### Reading passage:
──────

“We can’t be content with running alternative coffee shops while leaving the global financial system to our opponents”

I recently attended a two-day conference on neoliberalism, partly organised by my friend and intellectual collaborator, Nick Gane, from York’s sociology department. Nick’s been working on neoliberalism for the past couple of years and my own research into British social science during the early twentieth century now takes in the early entanglement between the two. The conference featured a number of really fascinating talks and panels, in particular the keynote address from Jamie Peck, Will Davies‘ talk on the return of the “social” in neoliberal thought, and the panel on neoliberalism and higher education. Neoliberalism raises most academics’ temperature  and, as a consequence, the conference was an often thought-provoking event. It certainly led me to reflect on neoliberalism and not all of those thoughts are ones that might be considered positive or fitting entirely with the leftist narrative on neoliberalism.

 

The first thing that seemed obvious to me from the conference was this: it’s quite obvious why the neoliberals have won and are continuing to win. The conference was pretty big for a single focused event: there were around 150 people there and it was genuinely interdisciplinary, with people from geography, history, sociology, social policy, and English departments, to name just a few. My thoughts are therefore a slightly impressionistic reflection on the academy as a whole, rather than something aimed at any one field. But that is in itself important. As recent a number of recent books by people like Daniel Stedman JonesAngus Burgin, and Philip Mirowski and Dieter Plehwe have shown, neoliberalism is something that goes back much further than 1979. That’s important because it’s a crucial part of understanding how neoliberalism has been so successful. By 1979 neoliberalism was a fully-formed project that had been put together by people like Friedrich Hayek and Milton Friedman in places like the Mont Pelerin Society over the course of almost 30 years (though the ideas date back further than that). The project has taken people on the left by surprise, and left them in shock, since then because they’ve often seen as it as new and emerging thing rather than something that developed out of their sight and was fully matured and ready to go when its leading lights saw their moment in the late 70s and early 80s.

──────

### Given records:
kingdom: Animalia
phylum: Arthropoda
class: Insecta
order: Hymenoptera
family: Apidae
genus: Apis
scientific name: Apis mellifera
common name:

──────

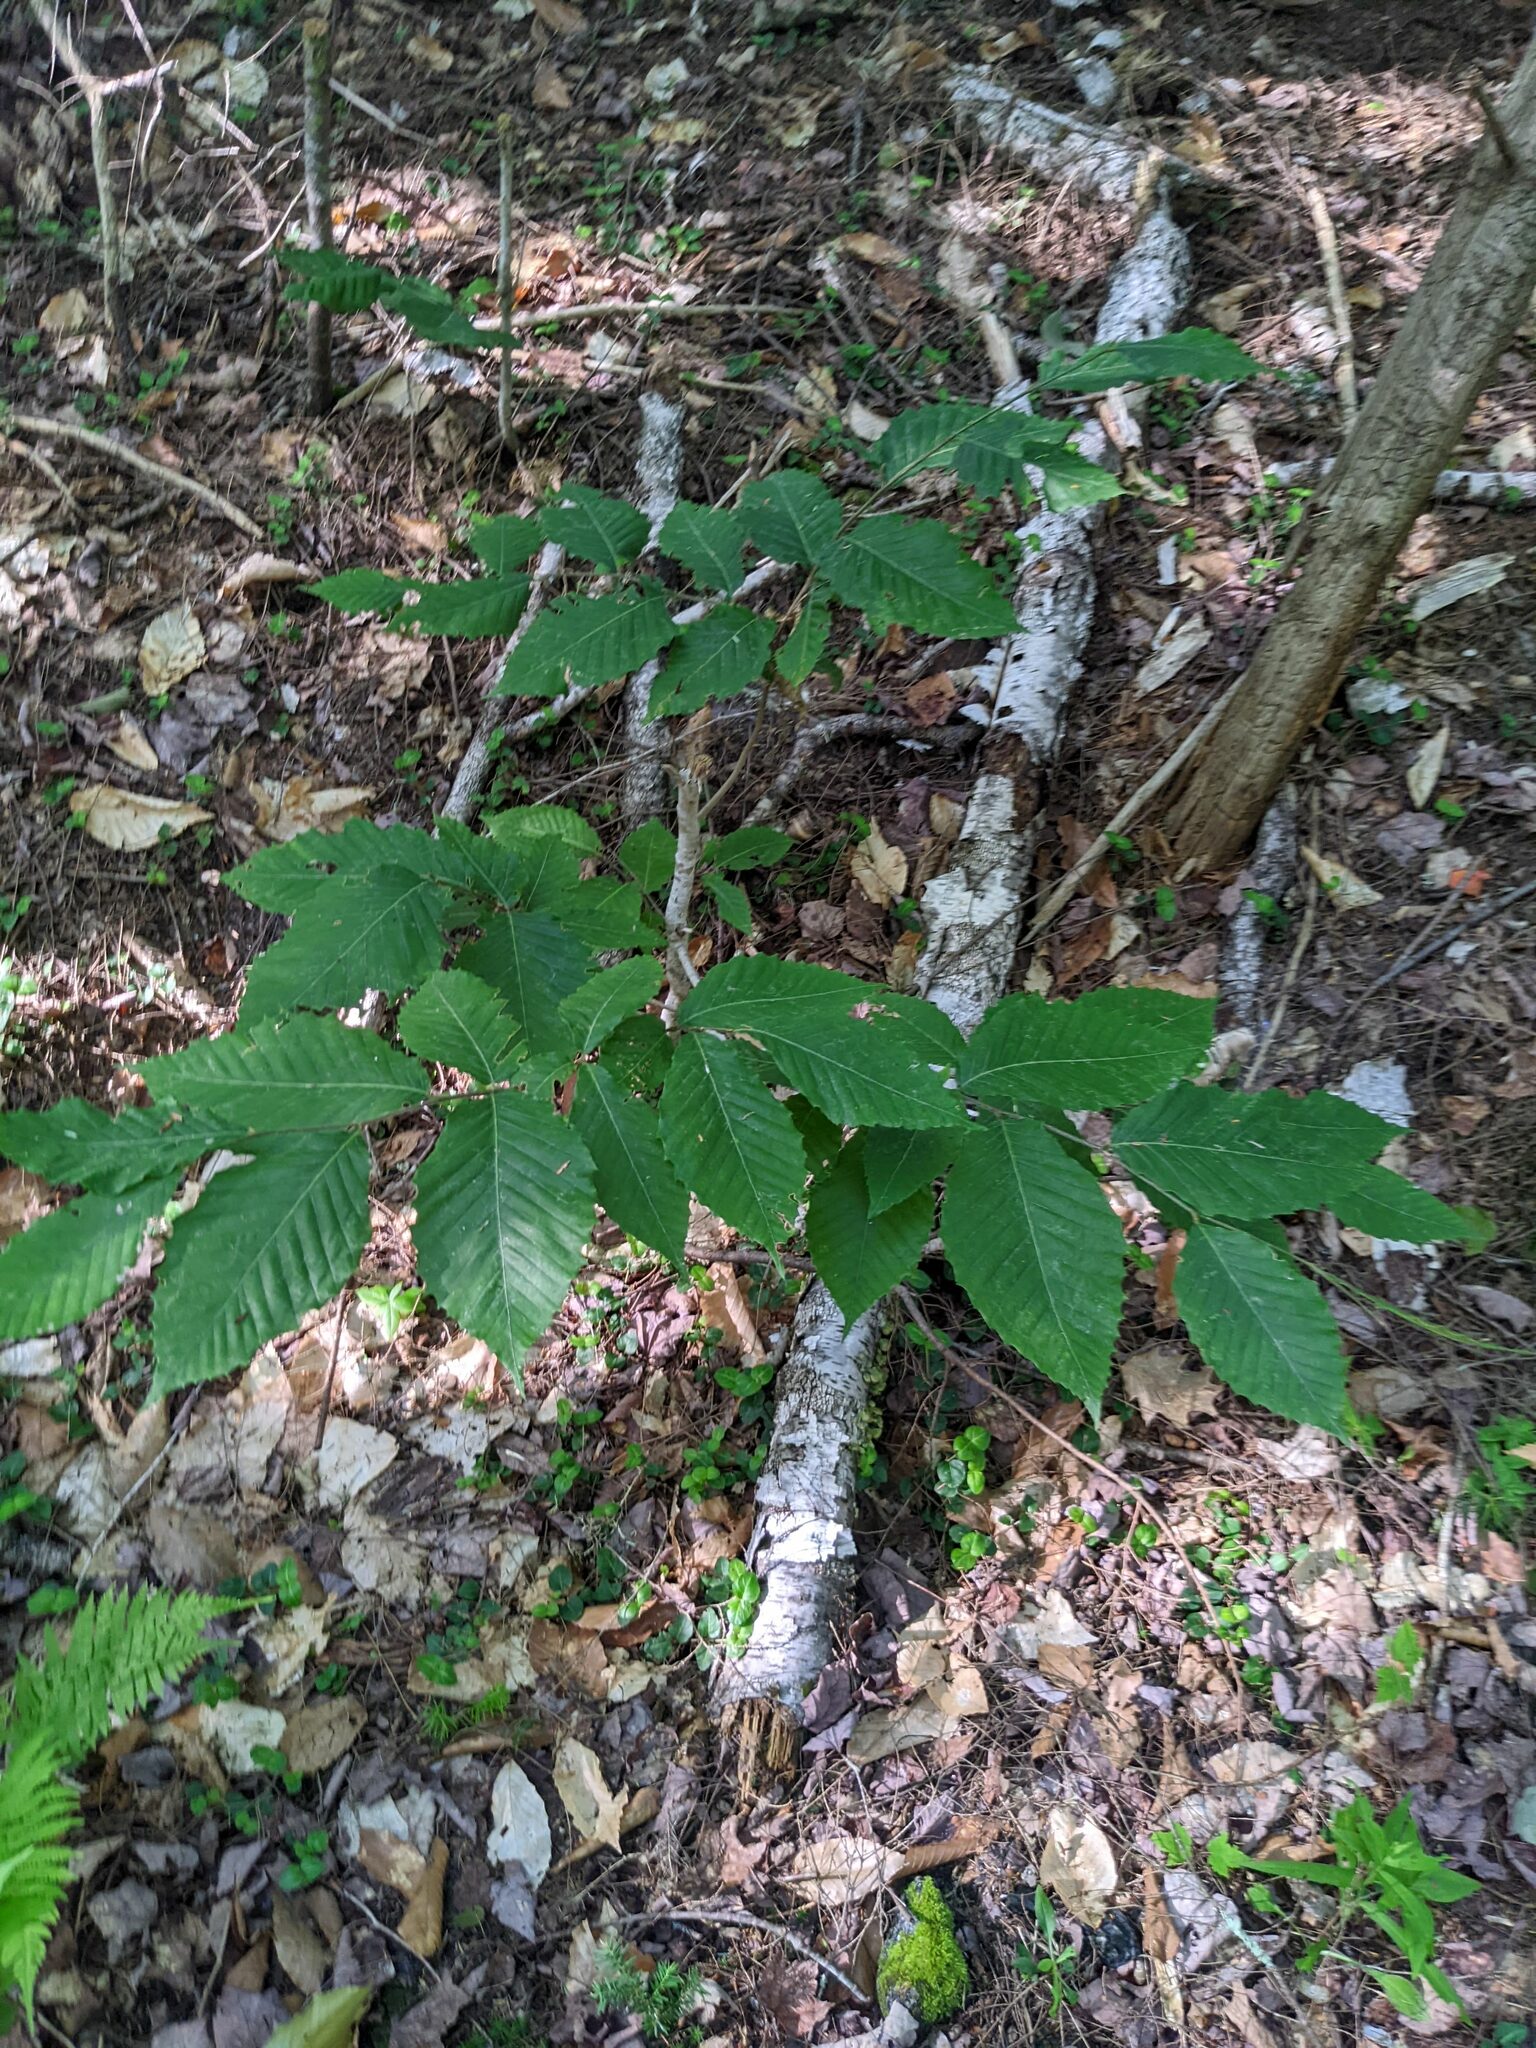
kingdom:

──────

### Objectives:
1. From the conference reflection on neoliberalism, list the academic departments that the conference attendees came from.
2. In the rows, starting at the one containing "kingdom: Animalia" and ending at the one containing "scientific name: Apis mellifera", swap "scientific name" for "binomial name" and return only those rows.

### Expected responses:
1. geography, history, sociology, social policy, English

2.
kingdom: Animalia
phylum: Arthropoda
class: Insecta
order: Hymenoptera
family: Apidae
genus: Apis
binomial name: Apis mellifera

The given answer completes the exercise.